Where once the honour belonged to John Woo (thanks to “A Better Tomorrow”), it is now director Johnnie To whom Westerners regard as the darling of gritty, hardboiled crime dramas from Hong Kong. Indeed, the director best known to Westerners for “Election” (1999) and “Exiled” (2006) most recently showcased his latest movie, “Vengeance” (2009) at the Cannes Film Festival, where the film competed for the festival’s most coveted award, the Golden Palm.
Just like “Election” or “Exiled”, “Vengeance” boasted Johnnie To’s signature offbeat characters- in this case, a French assassin-turned-chef who travels to Hong Kong to avenge a murder- and his trademark quirky stories- thanks to his frequent partner-in-crime, Wai Ka Fai. Though these movies betrayed a certain arthouse sensibility about To, it would be a mistake to assume that he could join the ranks of Wong Kar Wai, Fruit Chan or Ann Hui.
These filmmakers could easily be regarded as arthouse- their films most likely to make the rounds in cinemas like Cathay’s Picturehouse or GV’s Cinema Europa- but not Johnnie To. Here is a director who started his career and carved his name in the HK film industry through some of the most blatantly commercial films of the ‘80s and the ‘90s.

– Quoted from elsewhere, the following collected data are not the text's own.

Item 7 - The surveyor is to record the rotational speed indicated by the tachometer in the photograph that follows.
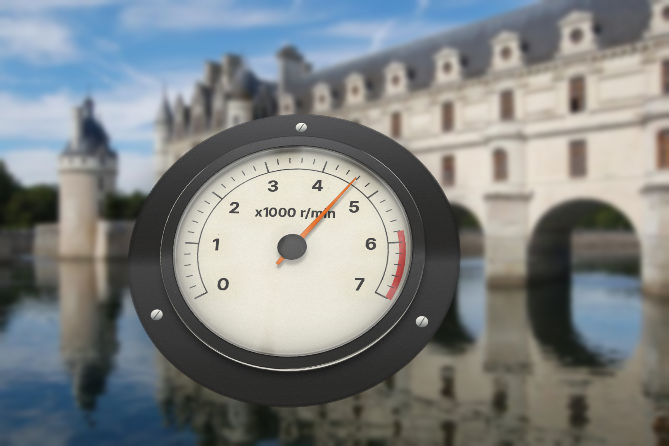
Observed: 4600 rpm
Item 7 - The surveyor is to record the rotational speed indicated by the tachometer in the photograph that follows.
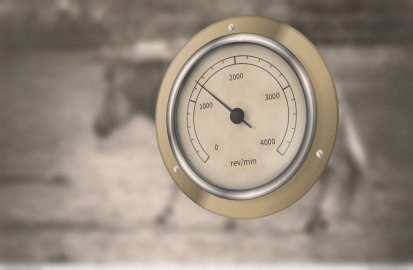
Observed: 1300 rpm
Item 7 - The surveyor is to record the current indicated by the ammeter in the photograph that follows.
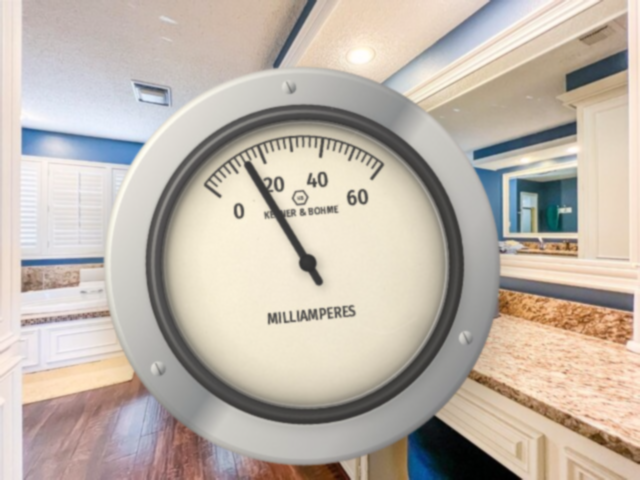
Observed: 14 mA
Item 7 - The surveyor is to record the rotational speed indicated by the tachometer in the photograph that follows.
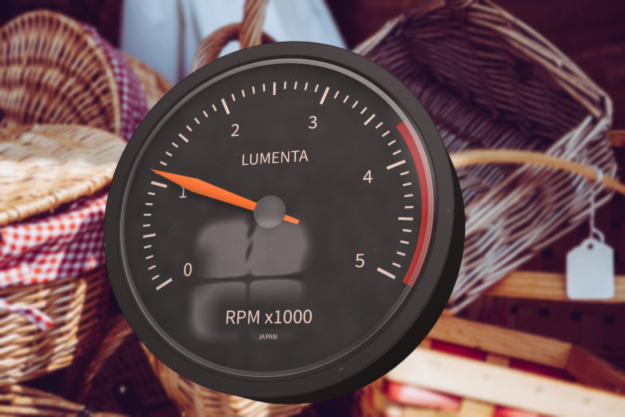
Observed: 1100 rpm
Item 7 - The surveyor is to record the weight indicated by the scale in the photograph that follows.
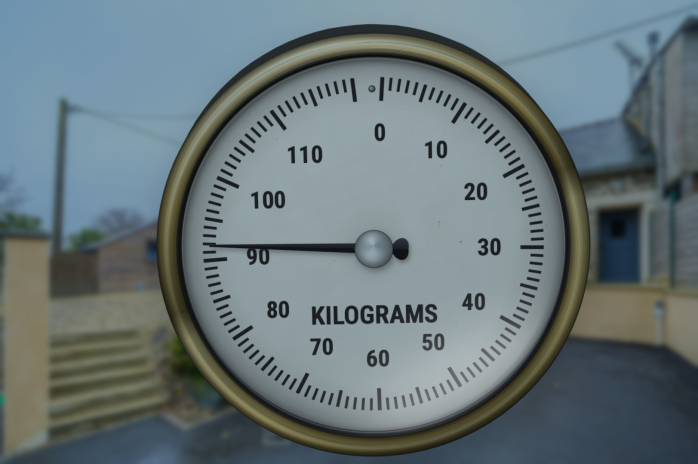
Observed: 92 kg
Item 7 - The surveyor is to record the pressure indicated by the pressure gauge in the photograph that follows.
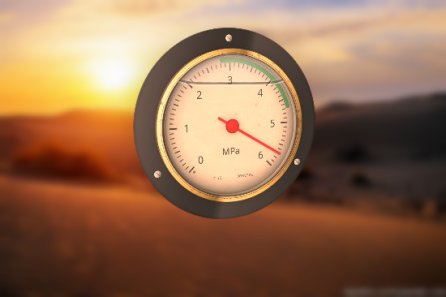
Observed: 5.7 MPa
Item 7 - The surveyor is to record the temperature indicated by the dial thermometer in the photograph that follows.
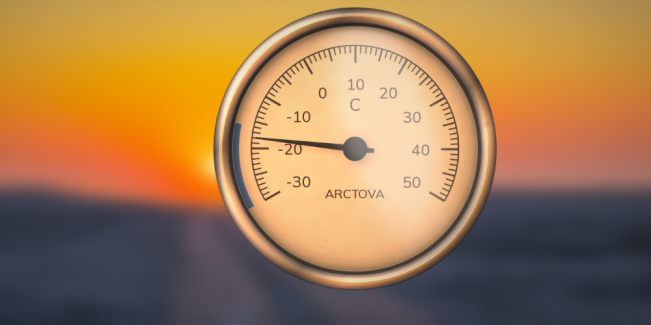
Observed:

In fact, Johnnie To actually began as a director way back in the 70’s working for HK’s leading television station, TVB. He made his big-screen directorial debut with The Enigmatic Case (1980), a kung-fu detective adventure that proved too enigmatic for Hong Kong audiences and flopped at the box office. To went back to work with TVB for the next few years before his directing career got a new lease of life.
Thanks to the now-defunct Cinema City, one of the most commercial production houses of its time (headed by now-Mandarin Films big-boss Raymond Wong), To found success on the big screen with family-friendly comedies such as “Happy Ghost 3” (1986), “Eighth Happiness” (1988) and the Chow Yun-Fat weepy drama, “All About Ah-Long” (1989) (which nabbed Chow a Best Actor at the Hong Kong Film Awards).
With the success that was Ah-Long, To quickly exploited his romantic-melodramatic formula for more box-office success, producing hits such as “A Moment of Romance” (1990) and its sequel “A Moment of Romance 2” (1992); as well as directing some of Asia’s biggest stars like Andy Lau in “Casino Raiders 2” (1992), and Stephen Chow and the late Anita Mui in “Justice, My Foot!” (1992). At a time when the HK film industry was on the decline, To’s average of two movies a year made him one of the most prolific directors then.
His first brush with the Western world would come in 1993 when To joined hands with renowned action choreographer, Tony Ching, for a futuristic action piece called “The Heroic Trio” (1993). Both Trio and its sequel, “Executioners” (1993) were filmed back-to-back and featured an ensemble cast including Michelle Yeoh, Anita Mui and Maggie Cheung. These became the first films that many Western fans came to recognize To.